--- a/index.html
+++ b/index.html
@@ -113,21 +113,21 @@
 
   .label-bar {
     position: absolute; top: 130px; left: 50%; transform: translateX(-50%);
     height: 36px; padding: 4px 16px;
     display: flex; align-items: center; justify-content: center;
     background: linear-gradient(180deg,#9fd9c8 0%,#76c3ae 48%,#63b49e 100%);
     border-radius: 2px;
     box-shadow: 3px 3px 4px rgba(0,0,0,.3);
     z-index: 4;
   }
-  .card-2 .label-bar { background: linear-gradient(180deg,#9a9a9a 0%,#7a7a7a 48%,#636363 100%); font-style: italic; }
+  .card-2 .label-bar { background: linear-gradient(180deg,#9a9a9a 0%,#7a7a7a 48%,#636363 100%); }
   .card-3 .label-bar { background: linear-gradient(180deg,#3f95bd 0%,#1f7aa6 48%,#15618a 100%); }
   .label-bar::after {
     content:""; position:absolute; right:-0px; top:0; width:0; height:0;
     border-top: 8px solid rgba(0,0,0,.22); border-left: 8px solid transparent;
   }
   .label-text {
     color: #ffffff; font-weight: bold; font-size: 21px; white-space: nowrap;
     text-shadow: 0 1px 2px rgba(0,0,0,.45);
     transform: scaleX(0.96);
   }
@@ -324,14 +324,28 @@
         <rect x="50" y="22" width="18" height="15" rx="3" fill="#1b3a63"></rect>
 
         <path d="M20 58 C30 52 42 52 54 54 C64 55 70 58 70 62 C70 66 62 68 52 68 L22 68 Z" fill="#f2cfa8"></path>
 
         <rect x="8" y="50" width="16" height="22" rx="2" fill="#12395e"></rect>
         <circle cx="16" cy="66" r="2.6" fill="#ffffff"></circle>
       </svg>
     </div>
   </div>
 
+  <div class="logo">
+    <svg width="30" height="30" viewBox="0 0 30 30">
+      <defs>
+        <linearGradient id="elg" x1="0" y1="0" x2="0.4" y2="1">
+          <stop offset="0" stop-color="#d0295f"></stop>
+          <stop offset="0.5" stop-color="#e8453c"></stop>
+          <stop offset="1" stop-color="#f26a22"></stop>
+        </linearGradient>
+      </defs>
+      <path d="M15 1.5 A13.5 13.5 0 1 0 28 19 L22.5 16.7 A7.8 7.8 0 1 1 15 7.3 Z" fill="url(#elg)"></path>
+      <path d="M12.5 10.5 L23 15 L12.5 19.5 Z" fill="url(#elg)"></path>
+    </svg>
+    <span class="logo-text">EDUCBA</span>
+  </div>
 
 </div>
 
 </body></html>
+ + + + +
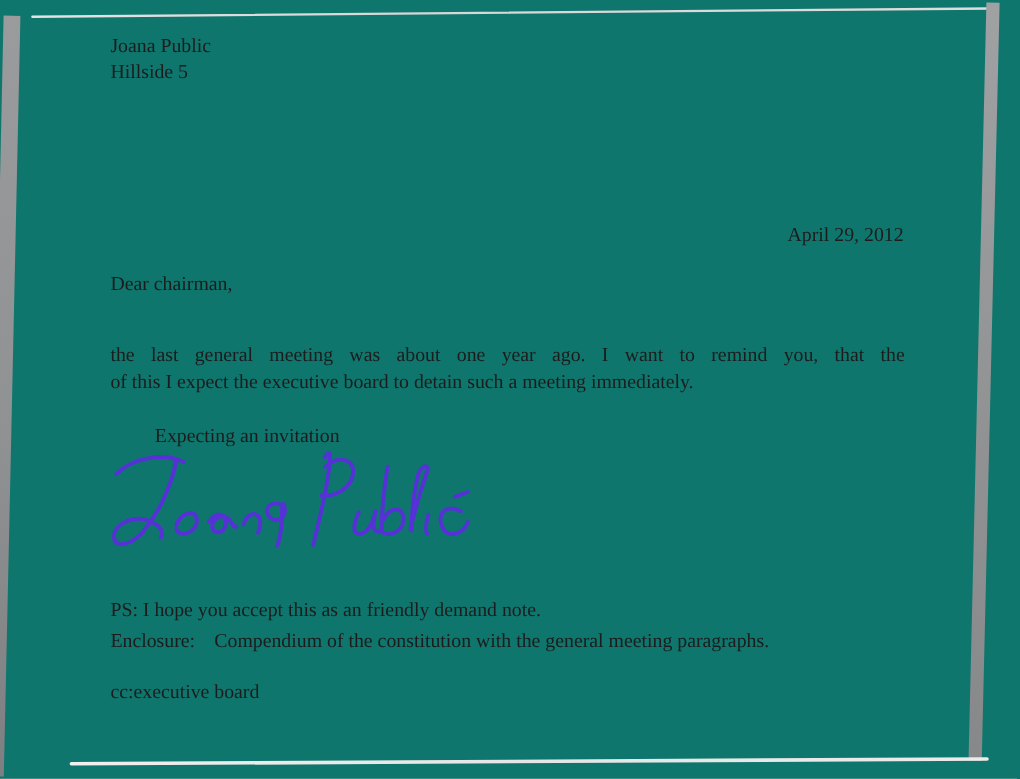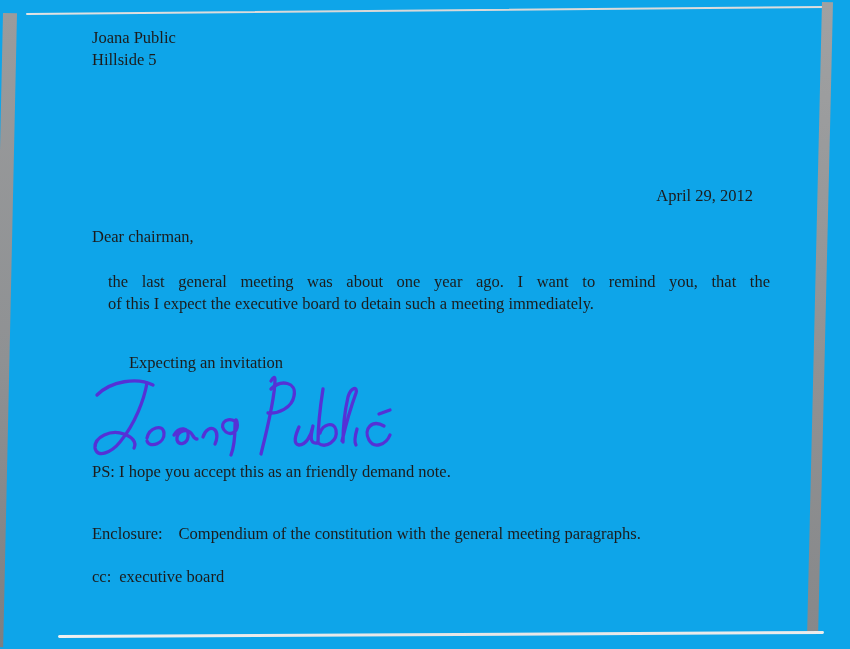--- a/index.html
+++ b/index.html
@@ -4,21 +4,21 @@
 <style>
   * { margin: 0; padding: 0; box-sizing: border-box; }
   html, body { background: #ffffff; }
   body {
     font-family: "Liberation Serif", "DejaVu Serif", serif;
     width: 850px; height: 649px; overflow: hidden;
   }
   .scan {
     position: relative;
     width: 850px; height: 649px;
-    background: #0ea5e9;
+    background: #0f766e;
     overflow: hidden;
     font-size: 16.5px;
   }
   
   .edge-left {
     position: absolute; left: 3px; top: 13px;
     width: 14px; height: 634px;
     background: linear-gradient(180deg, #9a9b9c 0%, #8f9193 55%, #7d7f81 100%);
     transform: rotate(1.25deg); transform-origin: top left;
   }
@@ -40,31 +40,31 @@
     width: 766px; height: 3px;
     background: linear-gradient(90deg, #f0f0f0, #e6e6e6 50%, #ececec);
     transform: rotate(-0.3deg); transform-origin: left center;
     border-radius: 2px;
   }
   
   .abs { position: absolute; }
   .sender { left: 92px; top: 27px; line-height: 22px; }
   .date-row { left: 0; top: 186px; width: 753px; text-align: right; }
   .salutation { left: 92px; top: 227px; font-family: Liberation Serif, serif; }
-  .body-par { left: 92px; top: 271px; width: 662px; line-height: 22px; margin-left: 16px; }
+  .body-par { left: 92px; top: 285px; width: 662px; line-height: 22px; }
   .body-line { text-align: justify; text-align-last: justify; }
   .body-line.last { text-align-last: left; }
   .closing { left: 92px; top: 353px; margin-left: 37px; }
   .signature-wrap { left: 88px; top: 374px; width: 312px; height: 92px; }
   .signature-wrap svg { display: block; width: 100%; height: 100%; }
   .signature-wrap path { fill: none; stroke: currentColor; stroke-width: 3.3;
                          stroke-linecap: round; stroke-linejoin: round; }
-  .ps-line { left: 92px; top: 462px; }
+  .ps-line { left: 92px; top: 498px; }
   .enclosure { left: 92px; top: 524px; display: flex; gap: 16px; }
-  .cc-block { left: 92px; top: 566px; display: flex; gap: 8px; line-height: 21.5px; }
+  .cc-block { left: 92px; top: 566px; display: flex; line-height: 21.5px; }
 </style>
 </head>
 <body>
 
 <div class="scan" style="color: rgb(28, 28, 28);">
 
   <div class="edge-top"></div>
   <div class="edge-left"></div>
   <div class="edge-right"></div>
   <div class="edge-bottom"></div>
+ + + + +
Determine how many lines of the data above contain the string "right", and give the result with nothing else.

◆ **Problem solution**
3